The Shotgun Players first partnered in 2020 with the Sogorea Te’ Land Trust, an indigenous women-led organization that works to restore indigenous land – a process known as remigration. His first action was to write a land acknowledgment statement to be read aloud before each performance, printed into programs, and posted in the lobby.
“We had this statement that everyone felt good about, but it was very inward for the building,” Lisle said. “If you were just passing by and not a ticket buyer and just walking loose in our neighborhood, you wouldn’t have access to any of this.”
Shotgun has used the outside walls of its theater as a screen to promote shows for years. Its Justice, Diversity, Inclusion and Belongings Committee decided that a permanent land recognition mural could be an effective way to create greater awareness of the Lisjan Ohlone people. The company hired Montano, who has Navajo, Comanche, French, and Puebloan ancestry, to create the play. In her work, the artist deals with women and themes related to their cultural heritage.
Montano’s depiction of a contemporary Ohlone woman came about after she and Shotgun consulted with women in the Confederate villages of Lisjan about the mural’s design.

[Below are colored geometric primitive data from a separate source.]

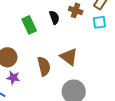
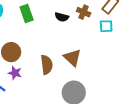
black semicircle: (54, 17) -> (62, 17), turned 120
green rectangle: (29, 25) -> (27, 13), moved

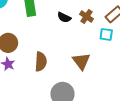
brown triangle: (72, 58) -> (81, 61), moved

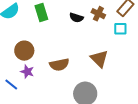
brown semicircle: (41, 62) -> (59, 65), turned 84

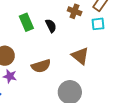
green rectangle: (41, 13) -> (26, 22), moved
black semicircle: (76, 18) -> (51, 26), moved, turned -128

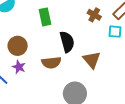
black semicircle: (51, 26) -> (67, 42), moved, size x1.5

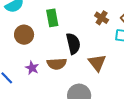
brown circle: (18, 46) -> (24, 35), moved
purple star: (19, 67) -> (32, 68), moved

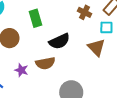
black semicircle: (73, 44) -> (59, 41), turned 85
brown triangle: (97, 63) -> (96, 47), moved

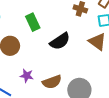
brown semicircle: (45, 63) -> (52, 82), moved

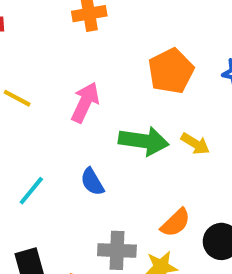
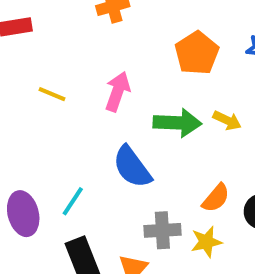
blue semicircle: (92, 182) -> (132, 167), size x1.6
cyan line: (31, 191) -> (73, 201), moved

“The Ohlone women didn’t want to see traditional regalia because that takes the indigenous people back in time and this is where we are today,” Montano said. “We wanted a contemporary look for the woman, so we thought of a young activist image.” The native plants depicted are among those used by Lisjan Ohlone for food and medicine.
Kanyon “Coyote Woman” Sayers-Roods of Kanyon Consulting LLC, a member of Indian Canyon Nation’s Mutsun-Ohlone congregation, encouraged Shotgun to infuse the mural with a connection to educational resources.
“If we can’t have a big essay poster next to it, what if we had a little QR code that goes to a website that updates as often as possible?” Sayers-Roods said.
A plaque with the QR code that leads to a web page will be installed next to the mural by next week, said Leigh Rondon-Davis, associate artistic director at Shotgun.
While this is seen as a step in the right direction, land recognition declarations alone are not enough, some say.
“Land recognition is a first step. They can’t be the last step,” said Jeanette Harrison, artistic director of San Rafael’s AlterTheater and descendant of the Onondaga Nation. “Too many long-established white institutions applaud themselves for making land recognitions while doing nothing for indigenous people.”
“I would give current organizations some advice and say, do some self-assessments,” said Terry Jones, cast member of AlterTheater’s “Pure Native,” which features a Native cast, playwright and director (Harrison). “Do your board and employees represent the community that surrounds them?”
Pure Native playwright Vickie Ramirez said there is a need for more programs that increase theatrical exposure for Native youth and provide resources and opportunities specifically for Indigenous performers. “We’re often so muted and obliterated in conversations that people don’t know we’re here and we’re unaware that we have these opportunities.” She said.
Sayers-Roods, Harrison, Ramirez, and Jones emphasized that individuals can actively support the local Indigenous community by supporting indigenous artists and theaters with indigenous leadership, learning about the story of Lisjan Ohlone, contributing to, and understanding of, naturalization efforts that land recognition alone is not enough.
“If you are not on the sacred land of your ancestors’ ancestors, then you are a visitor,” Sayers-Roods said. “How are you a good guest? We can learn about local knowledge, learn about the original indigenous stewards of these lands, and we could be in community in a good way.”